What you have to do:
Look below for the line containing "Nah, salah satunya"; from there, print each line exactly up to and including the line containing "nesta segunda-feira (4).", and stop.
--- START ---
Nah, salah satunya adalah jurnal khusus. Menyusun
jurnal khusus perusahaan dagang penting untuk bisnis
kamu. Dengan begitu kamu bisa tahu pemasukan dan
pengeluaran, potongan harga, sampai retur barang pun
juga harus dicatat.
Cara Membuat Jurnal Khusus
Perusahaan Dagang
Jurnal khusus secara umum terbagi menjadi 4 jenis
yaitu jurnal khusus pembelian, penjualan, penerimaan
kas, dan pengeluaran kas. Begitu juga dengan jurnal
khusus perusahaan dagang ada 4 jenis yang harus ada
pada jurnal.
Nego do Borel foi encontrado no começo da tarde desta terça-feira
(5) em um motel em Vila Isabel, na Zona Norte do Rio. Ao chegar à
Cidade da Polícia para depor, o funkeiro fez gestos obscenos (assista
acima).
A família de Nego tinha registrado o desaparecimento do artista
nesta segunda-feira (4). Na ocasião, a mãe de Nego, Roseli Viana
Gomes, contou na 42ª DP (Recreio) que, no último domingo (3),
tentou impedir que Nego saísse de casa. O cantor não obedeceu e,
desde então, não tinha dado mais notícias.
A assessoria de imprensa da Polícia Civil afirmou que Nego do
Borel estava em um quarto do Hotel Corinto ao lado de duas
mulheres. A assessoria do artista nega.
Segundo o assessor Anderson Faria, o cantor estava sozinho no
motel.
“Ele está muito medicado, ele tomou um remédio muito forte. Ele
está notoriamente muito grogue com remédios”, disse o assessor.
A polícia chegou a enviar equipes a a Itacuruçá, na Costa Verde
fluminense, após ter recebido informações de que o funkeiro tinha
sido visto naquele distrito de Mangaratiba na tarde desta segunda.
--- END ---
--- START ---
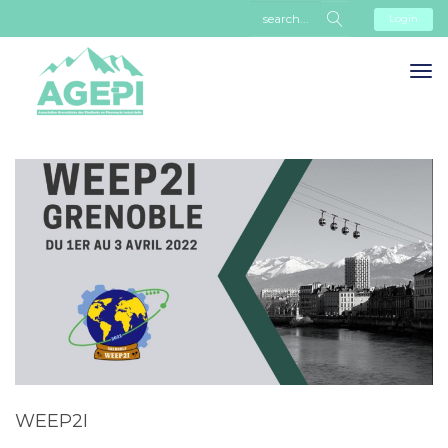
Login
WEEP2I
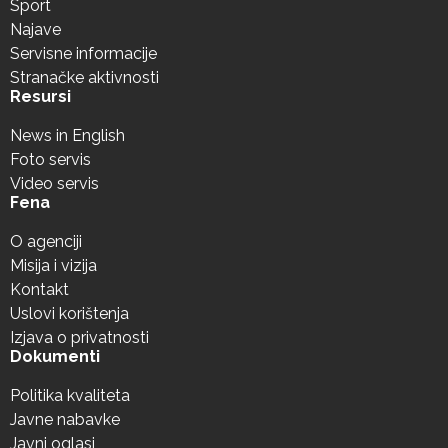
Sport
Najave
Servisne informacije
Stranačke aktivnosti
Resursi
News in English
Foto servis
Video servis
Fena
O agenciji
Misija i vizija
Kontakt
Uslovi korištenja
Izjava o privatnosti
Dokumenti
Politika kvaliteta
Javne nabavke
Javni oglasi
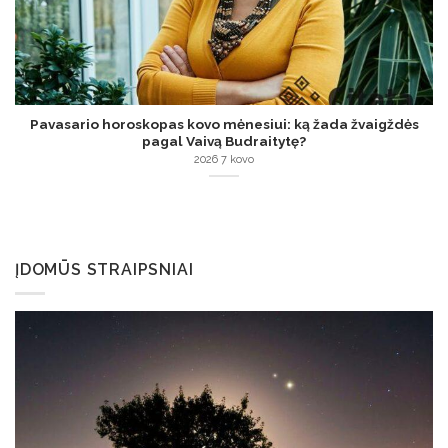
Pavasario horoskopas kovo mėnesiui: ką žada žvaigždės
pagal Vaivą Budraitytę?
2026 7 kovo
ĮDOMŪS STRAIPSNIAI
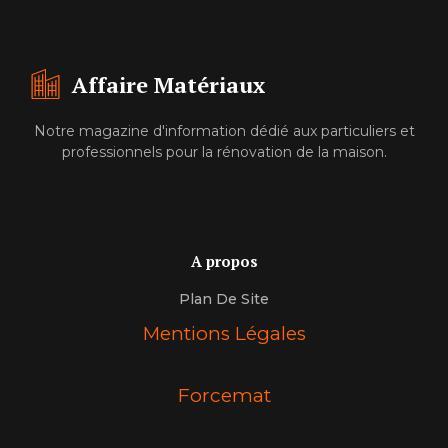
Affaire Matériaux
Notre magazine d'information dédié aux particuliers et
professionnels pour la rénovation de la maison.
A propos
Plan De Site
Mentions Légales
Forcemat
--- END ---
Solution:
Nah, salah satunya adalah jurnal khusus. Menyusun
jurnal khusus perusahaan dagang penting untuk bisnis
kamu. Dengan begitu kamu bisa tahu pemasukan dan
pengeluaran, potongan harga, sampai retur barang pun
juga harus dicatat.
Cara Membuat Jurnal Khusus
Perusahaan Dagang
Jurnal khusus secara umum terbagi menjadi 4 jenis
yaitu jurnal khusus pembelian, penjualan, penerimaan
kas, dan pengeluaran kas. Begitu juga dengan jurnal
khusus perusahaan dagang ada 4 jenis yang harus ada
pada jurnal.
Nego do Borel foi encontrado no começo da tarde desta terça-feira
(5) em um motel em Vila Isabel, na Zona Norte do Rio. Ao chegar à
Cidade da Polícia para depor, o funkeiro fez gestos obscenos (assista
acima).
A família de Nego tinha registrado o desaparecimento do artista
nesta segunda-feira (4). Na ocasião, a mãe de Nego, Roseli Viana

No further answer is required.